The effort is part of a broader initiative by the Telomere-to-Telomere (T2T) consortium, partially funded by NHGRI. The consortium aims to generate a complete reference sequence of the human genome.
The T2T consortium is continuing its efforts with the remaining human chromosomes, aiming to generate a complete human genome sequence this year.
“We don’t yet know what we’ll find in the newly uncovered sequences. It is the exciting unknown of discovery. This is the era of complete genome sequences, and we are embracing it wholeheartedly,” Phillippy said.
Potential challenges remain. Chromosomes 1 and 9, for example, have repetitive DNA segments that are much larger than the ones encountered on the X chromosome.
“We know these previously uncharted sites in our genome are very different among individuals, but it is important to start figuring out how these differences contribute to human biology and disease,” Miga said. Both Phillippy and Miga agree that enhancing sequencing methods will continue to create new opportunities in human genetics and genomics.

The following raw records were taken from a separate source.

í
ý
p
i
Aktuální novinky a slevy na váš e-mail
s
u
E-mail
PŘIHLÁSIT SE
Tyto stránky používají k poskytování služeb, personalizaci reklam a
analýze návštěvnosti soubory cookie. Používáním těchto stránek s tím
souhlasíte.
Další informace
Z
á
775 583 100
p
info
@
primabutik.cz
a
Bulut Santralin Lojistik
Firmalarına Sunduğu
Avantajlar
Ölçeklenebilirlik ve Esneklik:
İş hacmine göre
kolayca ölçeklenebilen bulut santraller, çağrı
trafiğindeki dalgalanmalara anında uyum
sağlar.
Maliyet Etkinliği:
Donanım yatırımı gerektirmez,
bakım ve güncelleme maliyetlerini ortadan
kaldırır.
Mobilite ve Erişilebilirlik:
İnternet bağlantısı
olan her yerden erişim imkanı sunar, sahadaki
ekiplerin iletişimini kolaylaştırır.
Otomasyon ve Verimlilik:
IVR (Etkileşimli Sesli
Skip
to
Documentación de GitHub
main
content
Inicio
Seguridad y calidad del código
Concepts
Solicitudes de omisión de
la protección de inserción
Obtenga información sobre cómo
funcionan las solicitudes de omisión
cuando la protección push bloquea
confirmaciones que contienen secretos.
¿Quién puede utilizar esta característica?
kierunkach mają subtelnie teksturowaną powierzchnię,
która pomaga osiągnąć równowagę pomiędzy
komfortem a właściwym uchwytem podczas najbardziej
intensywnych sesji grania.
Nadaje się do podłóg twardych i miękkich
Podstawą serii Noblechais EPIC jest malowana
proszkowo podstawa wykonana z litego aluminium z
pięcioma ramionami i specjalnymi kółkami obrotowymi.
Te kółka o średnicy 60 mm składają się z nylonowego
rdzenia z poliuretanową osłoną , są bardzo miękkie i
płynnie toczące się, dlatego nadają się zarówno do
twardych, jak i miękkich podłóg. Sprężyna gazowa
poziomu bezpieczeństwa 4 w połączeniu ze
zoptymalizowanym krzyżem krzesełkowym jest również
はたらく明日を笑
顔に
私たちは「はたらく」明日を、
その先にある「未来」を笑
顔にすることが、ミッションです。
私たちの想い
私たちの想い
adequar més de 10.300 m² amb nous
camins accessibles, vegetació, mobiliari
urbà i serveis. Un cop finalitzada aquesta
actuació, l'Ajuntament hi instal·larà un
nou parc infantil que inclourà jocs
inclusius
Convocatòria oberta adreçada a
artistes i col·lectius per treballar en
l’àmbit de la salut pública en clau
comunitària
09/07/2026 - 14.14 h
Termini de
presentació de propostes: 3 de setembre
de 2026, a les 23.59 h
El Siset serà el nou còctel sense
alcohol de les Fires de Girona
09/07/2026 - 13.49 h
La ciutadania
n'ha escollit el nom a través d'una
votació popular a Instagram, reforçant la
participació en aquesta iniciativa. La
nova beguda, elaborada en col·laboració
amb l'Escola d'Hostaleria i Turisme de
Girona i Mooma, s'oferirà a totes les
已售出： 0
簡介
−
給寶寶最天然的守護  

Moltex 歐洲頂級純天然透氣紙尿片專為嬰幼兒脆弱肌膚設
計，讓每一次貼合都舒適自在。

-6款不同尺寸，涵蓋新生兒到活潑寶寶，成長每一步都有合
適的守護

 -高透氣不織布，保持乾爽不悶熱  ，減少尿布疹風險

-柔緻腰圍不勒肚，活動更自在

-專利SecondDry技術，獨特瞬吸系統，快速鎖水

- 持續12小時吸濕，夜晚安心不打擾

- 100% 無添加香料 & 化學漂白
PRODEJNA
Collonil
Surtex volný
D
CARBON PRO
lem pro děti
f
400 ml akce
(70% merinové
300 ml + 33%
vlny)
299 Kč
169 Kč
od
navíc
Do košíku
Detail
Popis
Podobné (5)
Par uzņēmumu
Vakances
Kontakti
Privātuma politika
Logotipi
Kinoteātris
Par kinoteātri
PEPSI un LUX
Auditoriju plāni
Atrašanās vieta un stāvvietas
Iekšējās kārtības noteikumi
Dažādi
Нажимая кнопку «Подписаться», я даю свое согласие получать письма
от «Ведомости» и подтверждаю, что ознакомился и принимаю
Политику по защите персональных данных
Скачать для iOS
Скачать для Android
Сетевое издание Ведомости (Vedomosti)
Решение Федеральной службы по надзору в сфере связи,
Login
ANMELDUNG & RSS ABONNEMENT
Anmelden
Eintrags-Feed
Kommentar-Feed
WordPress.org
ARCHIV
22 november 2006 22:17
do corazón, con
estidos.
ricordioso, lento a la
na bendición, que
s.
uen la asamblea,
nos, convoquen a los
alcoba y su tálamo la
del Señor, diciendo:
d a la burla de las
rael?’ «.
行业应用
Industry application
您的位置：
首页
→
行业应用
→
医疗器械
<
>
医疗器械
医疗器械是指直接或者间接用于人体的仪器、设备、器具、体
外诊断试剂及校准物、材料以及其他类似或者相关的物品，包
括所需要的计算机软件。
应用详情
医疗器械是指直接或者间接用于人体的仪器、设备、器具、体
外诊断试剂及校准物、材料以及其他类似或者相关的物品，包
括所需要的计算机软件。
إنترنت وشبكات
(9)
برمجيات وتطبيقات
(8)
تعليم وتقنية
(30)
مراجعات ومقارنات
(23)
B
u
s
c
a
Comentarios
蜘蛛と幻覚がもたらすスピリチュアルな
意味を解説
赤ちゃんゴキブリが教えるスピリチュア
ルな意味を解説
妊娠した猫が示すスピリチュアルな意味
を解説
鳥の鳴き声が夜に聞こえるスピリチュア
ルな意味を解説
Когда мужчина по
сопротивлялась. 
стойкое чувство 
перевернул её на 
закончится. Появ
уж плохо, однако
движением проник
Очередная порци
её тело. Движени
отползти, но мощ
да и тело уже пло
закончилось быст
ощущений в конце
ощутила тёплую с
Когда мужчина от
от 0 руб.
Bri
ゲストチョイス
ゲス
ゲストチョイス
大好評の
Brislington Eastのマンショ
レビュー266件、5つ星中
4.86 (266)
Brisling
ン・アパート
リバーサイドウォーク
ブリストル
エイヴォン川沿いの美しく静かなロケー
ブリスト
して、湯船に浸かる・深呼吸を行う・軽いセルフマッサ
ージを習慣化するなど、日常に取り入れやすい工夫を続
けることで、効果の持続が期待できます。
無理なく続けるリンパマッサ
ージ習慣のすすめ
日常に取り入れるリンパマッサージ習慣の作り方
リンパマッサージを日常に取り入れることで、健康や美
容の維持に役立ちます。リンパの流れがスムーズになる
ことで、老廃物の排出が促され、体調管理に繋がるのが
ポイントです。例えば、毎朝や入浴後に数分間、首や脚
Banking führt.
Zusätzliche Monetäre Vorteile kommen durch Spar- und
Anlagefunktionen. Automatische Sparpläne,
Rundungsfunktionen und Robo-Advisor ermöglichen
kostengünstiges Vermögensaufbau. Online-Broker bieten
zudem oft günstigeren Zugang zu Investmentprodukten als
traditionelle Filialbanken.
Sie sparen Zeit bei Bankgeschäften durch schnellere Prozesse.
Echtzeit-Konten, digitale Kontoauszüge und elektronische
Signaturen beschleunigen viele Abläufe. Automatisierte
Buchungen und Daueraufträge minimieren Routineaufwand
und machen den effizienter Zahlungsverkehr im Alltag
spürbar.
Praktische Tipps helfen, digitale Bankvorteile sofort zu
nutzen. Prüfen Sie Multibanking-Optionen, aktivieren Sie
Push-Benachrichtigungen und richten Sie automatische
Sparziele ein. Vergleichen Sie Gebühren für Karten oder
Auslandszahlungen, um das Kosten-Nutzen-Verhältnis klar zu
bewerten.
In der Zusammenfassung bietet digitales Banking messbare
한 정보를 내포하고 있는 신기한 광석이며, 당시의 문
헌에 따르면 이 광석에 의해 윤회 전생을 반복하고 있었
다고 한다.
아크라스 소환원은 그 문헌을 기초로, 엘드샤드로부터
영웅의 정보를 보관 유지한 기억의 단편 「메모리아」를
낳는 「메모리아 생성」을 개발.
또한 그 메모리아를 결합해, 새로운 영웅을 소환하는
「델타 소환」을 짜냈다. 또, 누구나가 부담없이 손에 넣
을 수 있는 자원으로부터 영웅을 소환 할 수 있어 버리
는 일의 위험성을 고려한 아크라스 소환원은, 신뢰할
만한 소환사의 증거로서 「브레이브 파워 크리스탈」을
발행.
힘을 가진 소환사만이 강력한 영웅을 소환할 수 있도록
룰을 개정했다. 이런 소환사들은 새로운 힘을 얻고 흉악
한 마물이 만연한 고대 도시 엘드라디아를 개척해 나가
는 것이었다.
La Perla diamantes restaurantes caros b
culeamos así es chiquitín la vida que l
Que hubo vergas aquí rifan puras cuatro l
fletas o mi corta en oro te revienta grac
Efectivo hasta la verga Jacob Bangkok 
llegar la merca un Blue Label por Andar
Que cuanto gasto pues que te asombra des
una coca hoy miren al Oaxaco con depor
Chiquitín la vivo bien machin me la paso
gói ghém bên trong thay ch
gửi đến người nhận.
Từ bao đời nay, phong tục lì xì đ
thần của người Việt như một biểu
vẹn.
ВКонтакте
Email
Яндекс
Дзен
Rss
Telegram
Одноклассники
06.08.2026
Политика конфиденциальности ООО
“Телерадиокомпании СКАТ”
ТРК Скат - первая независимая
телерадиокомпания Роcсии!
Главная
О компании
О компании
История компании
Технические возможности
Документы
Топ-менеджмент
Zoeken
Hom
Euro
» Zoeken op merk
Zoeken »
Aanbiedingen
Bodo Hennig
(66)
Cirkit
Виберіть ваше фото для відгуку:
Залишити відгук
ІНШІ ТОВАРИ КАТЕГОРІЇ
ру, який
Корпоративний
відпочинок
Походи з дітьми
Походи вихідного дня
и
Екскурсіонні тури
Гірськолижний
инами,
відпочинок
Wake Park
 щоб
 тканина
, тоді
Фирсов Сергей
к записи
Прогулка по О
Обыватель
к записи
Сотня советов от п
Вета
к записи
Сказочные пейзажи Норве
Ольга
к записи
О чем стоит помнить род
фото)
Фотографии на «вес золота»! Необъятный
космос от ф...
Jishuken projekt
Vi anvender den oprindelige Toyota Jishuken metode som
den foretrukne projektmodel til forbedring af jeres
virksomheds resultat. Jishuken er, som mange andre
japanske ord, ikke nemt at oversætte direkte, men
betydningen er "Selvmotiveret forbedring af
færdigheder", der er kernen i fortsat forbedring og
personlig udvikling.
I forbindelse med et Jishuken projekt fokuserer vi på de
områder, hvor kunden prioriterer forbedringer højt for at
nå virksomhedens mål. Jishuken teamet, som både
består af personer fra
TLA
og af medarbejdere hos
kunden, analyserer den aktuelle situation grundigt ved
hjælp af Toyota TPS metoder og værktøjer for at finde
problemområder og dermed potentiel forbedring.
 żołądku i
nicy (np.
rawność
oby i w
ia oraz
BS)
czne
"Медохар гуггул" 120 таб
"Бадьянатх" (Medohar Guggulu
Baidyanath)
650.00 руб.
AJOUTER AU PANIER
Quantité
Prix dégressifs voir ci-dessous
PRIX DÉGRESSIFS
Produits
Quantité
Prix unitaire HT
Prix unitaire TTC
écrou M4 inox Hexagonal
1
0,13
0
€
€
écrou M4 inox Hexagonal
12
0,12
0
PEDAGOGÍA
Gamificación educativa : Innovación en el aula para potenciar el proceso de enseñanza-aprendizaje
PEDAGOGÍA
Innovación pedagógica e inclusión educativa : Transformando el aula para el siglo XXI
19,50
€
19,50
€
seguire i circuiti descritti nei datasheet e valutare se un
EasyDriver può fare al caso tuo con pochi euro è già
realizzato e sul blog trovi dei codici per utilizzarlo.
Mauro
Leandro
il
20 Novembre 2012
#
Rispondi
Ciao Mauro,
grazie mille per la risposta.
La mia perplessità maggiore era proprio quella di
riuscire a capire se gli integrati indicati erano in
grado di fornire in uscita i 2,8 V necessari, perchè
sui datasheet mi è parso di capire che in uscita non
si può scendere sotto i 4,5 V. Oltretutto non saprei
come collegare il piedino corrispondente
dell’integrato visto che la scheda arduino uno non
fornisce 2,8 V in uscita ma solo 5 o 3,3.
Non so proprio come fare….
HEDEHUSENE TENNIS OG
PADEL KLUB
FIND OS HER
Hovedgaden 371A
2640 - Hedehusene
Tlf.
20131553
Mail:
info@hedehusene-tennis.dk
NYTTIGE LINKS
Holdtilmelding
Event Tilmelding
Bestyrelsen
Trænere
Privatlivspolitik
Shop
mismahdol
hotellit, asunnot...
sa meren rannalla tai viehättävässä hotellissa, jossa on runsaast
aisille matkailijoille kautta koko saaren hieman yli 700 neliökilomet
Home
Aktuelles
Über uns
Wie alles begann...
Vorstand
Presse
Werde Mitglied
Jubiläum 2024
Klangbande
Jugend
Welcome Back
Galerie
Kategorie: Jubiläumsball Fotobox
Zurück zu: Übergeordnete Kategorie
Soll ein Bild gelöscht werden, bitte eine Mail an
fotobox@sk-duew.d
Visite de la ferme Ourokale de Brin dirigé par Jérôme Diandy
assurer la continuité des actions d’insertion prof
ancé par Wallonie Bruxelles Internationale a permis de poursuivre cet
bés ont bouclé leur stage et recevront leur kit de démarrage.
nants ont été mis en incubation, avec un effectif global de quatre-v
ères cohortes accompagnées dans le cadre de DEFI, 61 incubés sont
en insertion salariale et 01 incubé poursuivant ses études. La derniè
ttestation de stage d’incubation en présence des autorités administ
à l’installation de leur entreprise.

In another recent development, researchers published a complete sequence of chromosome eight (8)—the first non-sex chromosome to be sequenced completely. The team identified the 2.3% of chromosome 8’s dark genes with long-read instruments from Oxford Nanopore Technologies and Pacific Biosciences. Unlike short-read platforms, the more expensive long-read platforms can sequence ‘hard-to-read’ areas of the genome.
Phillippy and his team used the Oxford Nanopore Technologies MinION sequencer, which sequences DNA by detecting the change in current flow as single molecules of DNA pass through a tiny hole (a “nanopore”) in a membrane.